By Chris Stonor
EHang has been a darling of the stock market since it publicly listed in December 2019 on the U.S. Nasdaq under the symbol EH. Morgan Stanley was the lead broker on the deal. An initial offering of USD12.50 a share, quickly soared during 2020 leading to a peak five days ago of USD124.09, an astonishing return for early investors, reminding one of the the dotcom bubble of the late 1990s.
Unfortunately, respected U.S analyst firm, Wolfpack has published a damming report today entitled ‘EHang: A Stock Promotion Destined to Crash and Burn’ and investors took fright plunging the stock by close to USD78 today or a 62.68 percent fall, and a valuation from USD6 billion at the weekend to just over USD2.5 billion. Even when compared to the dotcom crash, this is a dramatic share collapse.
The damming report doesn’t mince words. Wolfpack describes EHang as “an elaborate stock promotion, built on largely fabricated revenues based on sham sales contracts with a customer who appears to us to be more interested in helping inflate the value of its investment in the company.”
The report then accuses EHang of boosting its perceived value “with a collection of lies about its products, manufacturing, revenues, partnerships and potential regulatory approval” for the EH 216 Autonomous Aerial Vehicle.
The report claims EHang’s major customer, Shanghai Kunxiang Intelligent Technology (SKIT), of signing “sham sales contracts to benefit its investment” in the Guangzhou-based flying taxi maker.
Not surprisingly, EHang has hotly refuted the report accusations, first by accusing Wolfpack of being a self-proclaimed “activist research firm” mainly focused on taking short positions on equities. A spokesperson was quoted in the South China Morning Post as saying the accusations made are based on “numerous errors, unsubstantiated statements and misinterpretation of information” and that a more detailed rebuttal was on the way.
Meanwhile, Wolfpack characterises SKIT as a “sham customer’ alleging that it bought shares in EHang before its December 2019 initial public offering and has connived to boost the value of this equity by ordering aircraft.
Announcing third-quarter results on December 3rd, 2020, EHang reported a doubling of revenues to RMB71 million (USD10.5 million), largely based on income from its light drones and services associated with these, and reduced its operating loss to around USD300,000. It said that during the quarter it had sold a further 23 examples of the EH216 vehicle, bringing total reported sales since 2018 to 112 units.
At the end of 2019, EHang claimed to have already delivered 60 examples of the two-seat EH126 model and 1 of the single-seat EH116, even though the aircraft had not completed type certification (and still has yet to do so).
Pressed to explain how uncertificated aircraft could be delivered to customers, the company said that the early examples had been sent to “partners” in multiple countries.

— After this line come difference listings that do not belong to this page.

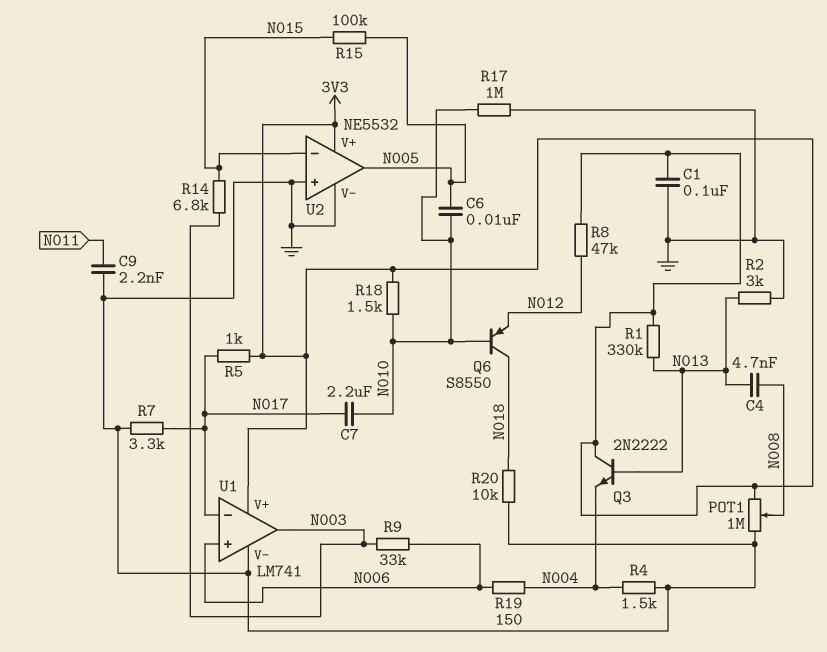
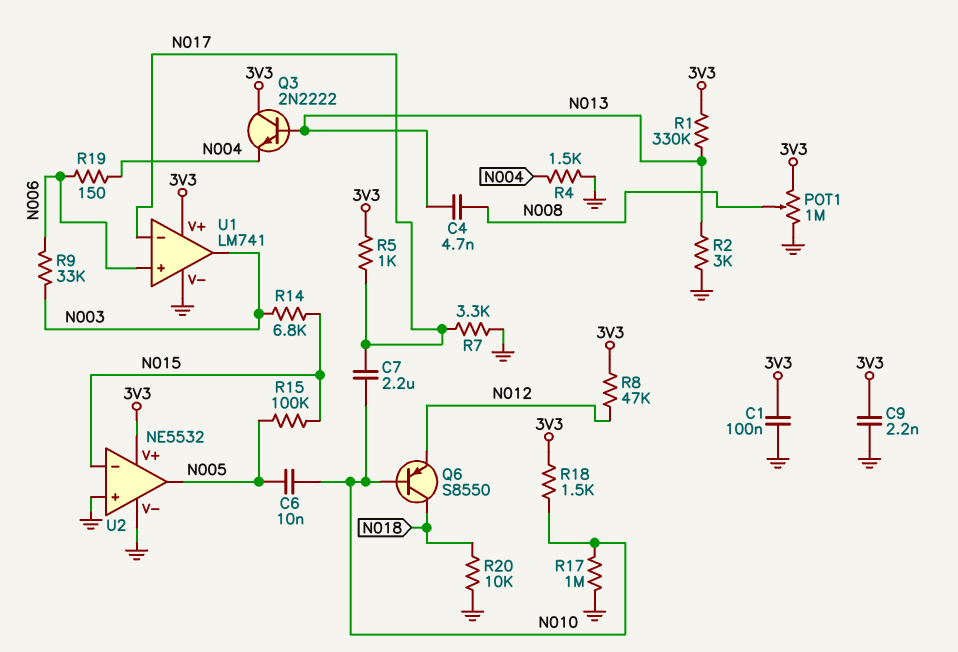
C9: 2.2nF (GND, N011) -> 2.2nF (3V3, GND)

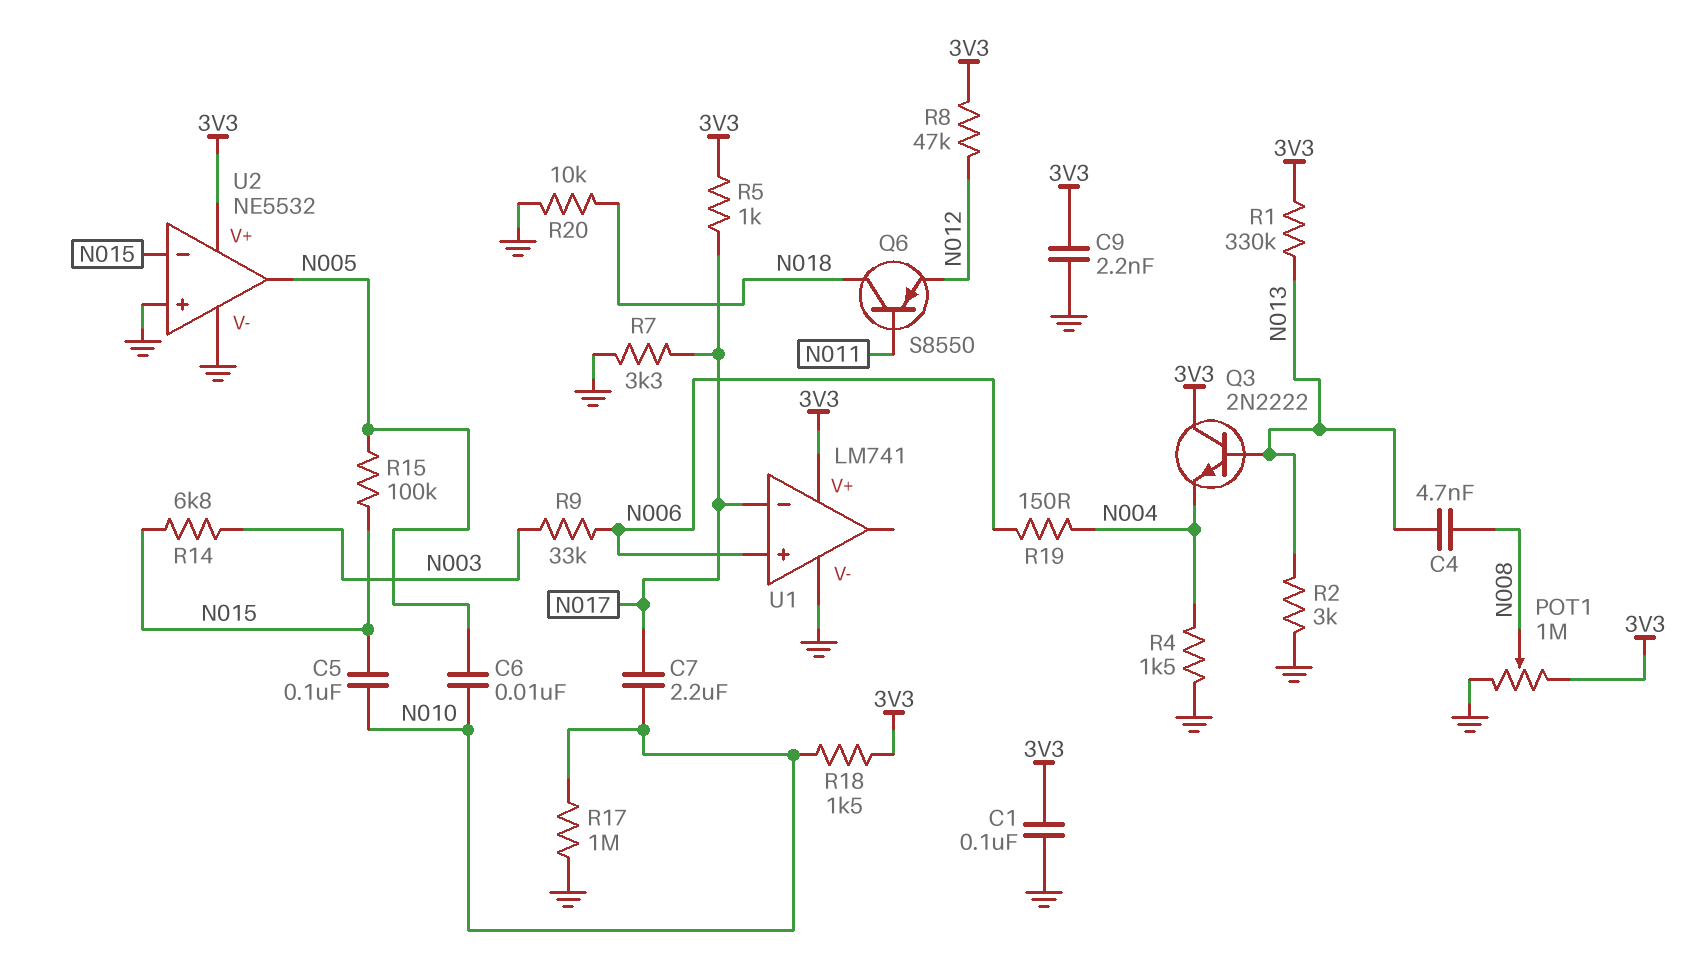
C5: none -> 100nF (N010, N015)
Q6: PNP S8550 (B N010, C N018, E N012) -> PNP S8550 (B N011, C N018, E N012)
U1 pin out: N003 -> none

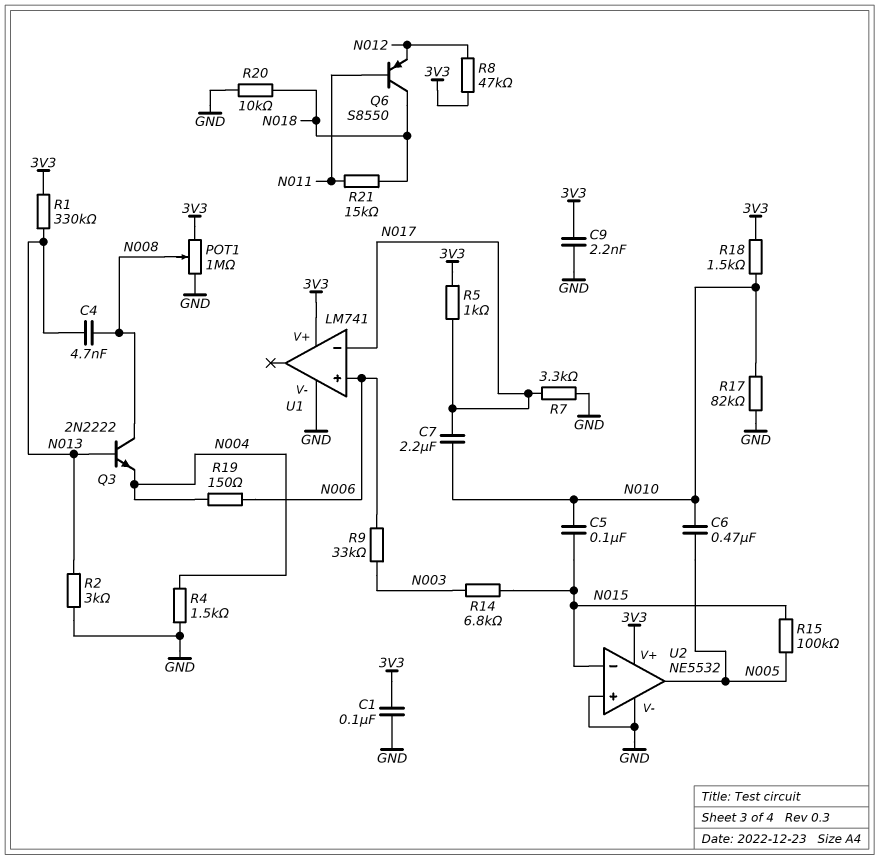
C6: 10nF (N005, N010) -> 470nF (N005, N010)
Q3: NPN 2N2222 (B N013, C 3V3, E N004) -> NPN 2N2222 (B N013, C N008, E N004)
R17: 1M (GND, N010) -> 82k (GND, N010)
R21: none -> 15k (N011, N018)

It would appear that these partners are intended to act as sales agents for the aircraft, which EHang has indicated will complete type certification in China by the end of 2021.
The accusations against EHang have come 10 months after Chinese companies Luckin Coffee and TAL Education Groups were placed under scrutiny in the USA for allegedly inflating their financial data. A new scandal about corporate governance could dampen investor interest and tighten Washington’s scrutiny of Chinese companies seeking to raise funds on U.S markets. The Wolfpack report also questions the validity of EHang’s announced approvals for flight demonstrations in countries including Norway, Austria, Canada, and the U.S. It points to what it says “are inconsistencies between press releases issued in English and Mandarin.”
Finally, Wolfpack claims “Chinese court records show that China-based EHang Guanzhou retains control of most of the group’s assets”, suggesting these could be frozen by court order and liquidated to repay creditors. It argues that this would leave foreign investors little legal recourse. When EHang filed papers with the U.S. Securities and Exchange Commission for its IPO in December 2019, it did so under the name of Cayman Islands-registered EHang Holdings Limited.
In a further development today, a U.S. securities litigation law firm, Block & Leviton, announced that it is investigating the company “for potential violations of federal securities laws.” It urged investors to make contact with the firm.
Yet, EHang’s statement today indicates it will push back against any fall-out from the Wolfpack report. “The company will consider any necessary and appropriate course of action to protect the interest of the company and all its shareholders,” and continued, “EHang is committed to maintaining the highest standards of corporate governance, as well as transparent and timely disclosure of compliance with the applicable rules and regulations of the U.S. Securities and Exchange Commission and the Nasdaq stock market.”
Whether this is part of a wider political argument between the USA and China or the criticisms carry real weight, only time will tell.